◆ Your assignment
Can you arrange all of the data below as a numbered list, with the blank lines left out?

━━━ Records for this task ━━━

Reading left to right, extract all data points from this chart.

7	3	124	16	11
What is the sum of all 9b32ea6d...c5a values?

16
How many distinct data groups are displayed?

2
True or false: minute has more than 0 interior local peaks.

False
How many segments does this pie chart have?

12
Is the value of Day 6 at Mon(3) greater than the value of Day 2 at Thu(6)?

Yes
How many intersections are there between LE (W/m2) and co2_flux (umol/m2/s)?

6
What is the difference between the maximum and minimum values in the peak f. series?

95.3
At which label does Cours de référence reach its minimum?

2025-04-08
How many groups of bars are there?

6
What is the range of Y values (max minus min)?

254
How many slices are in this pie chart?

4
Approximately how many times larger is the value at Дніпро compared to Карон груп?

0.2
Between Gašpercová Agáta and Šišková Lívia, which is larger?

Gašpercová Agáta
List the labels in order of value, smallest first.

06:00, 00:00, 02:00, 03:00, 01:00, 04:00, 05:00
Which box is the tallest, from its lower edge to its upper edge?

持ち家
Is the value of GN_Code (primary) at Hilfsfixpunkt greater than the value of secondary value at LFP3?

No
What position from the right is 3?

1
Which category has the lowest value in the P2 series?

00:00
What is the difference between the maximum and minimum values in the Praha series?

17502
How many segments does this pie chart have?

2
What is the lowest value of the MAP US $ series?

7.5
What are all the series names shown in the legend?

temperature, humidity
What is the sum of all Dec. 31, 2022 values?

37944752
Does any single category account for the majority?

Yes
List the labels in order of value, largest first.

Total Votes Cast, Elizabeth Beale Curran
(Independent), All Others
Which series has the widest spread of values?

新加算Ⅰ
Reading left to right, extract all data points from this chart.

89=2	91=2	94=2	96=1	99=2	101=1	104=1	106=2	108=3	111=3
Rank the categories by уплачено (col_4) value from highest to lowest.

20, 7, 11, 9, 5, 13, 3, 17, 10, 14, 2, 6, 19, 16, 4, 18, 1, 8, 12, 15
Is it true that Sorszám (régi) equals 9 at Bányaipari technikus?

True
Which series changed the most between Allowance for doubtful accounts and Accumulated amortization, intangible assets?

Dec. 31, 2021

━━━

◆ Solution
1. Reading left to right, extract all data points from this chart.
2. 7	3	124	16	11
3. What is the sum of all 9b32ea6d...c5a values?
4. 16
5. How many distinct data groups are displayed?
6. 2
7. True or false: minute has more than 0 interior local peaks.
8. False
9. How many segments does this pie chart have?
10. 12
11. Is the value of Day 6 at Mon(3) greater than the value of Day 2 at Thu(6)?
12. Yes
13. How many intersections are there between LE (W/m2) and co2_flux (umol/m2/s)?
14. 6
15. What is the difference between the maximum and minimum values in the peak f. series?
16. 95.3
17. At which label does Cours de référence reach its minimum?
18. 2025-04-08
19. How many groups of bars are there?
20. 6
21. What is the range of Y values (max minus min)?
22. 254
23. How many slices are in this pie chart?
24. 4
25. Approximately how many times larger is the value at Дніпро compared to Карон груп?
26. 0.2
27. Between Gašpercová Agáta and Šišková Lívia, which is larger?
28. Gašpercová Agáta
29. List the labels in order of value, smallest first.
30. 06:00, 00:00, 02:00, 03:00, 01:00, 04:00, 05:00
31. Which box is the tallest, from its lower edge to its upper edge?
32. 持ち家
33. Is the value of GN_Code (primary) at Hilfsfixpunkt greater than the value of secondary value at LFP3?
34. No
35. What position from the right is 3?
36. 1
37. Which category has the lowest value in the P2 series?
38. 00:00
39. What is the difference between the maximum and minimum values in the Praha series?
40. 17502
41. How many segments does this pie chart have?
42. 2
43. What is the lowest value of the MAP US $ series?
44. 7.5
45. What are all the series names shown in the legend?
46. temperature, humidity
47. What is the sum of all Dec. 31, 2022 values?
48. 37944752
49. Does any single category account for the majority?
50. Yes
51. List the labels in order of value, largest first.
52. Total Votes Cast, Elizabeth Beale Curran
53. (Independent), All Others
54. Which series has the widest spread of values?
55. 新加算Ⅰ
56. Reading left to right, extract all data points from this chart.
57. 89=2	91=2	94=2	96=1	99=2	101=1	104=1	106=2	108=3	111=3
58. Rank the categories by уплачено (col_4) value from highest to lowest.
59. 20, 7, 11, 9, 5, 13, 3, 17, 10, 14, 2, 6, 19, 16, 4, 18, 1, 8, 12, 15
60. Is it true that Sorszám (régi) equals 9 at Bányaipari technikus?
61. True
62. Which series changed the most between Allowance for doubtful accounts and Accumulated amortization, intangible assets?
63. Dec. 31, 2021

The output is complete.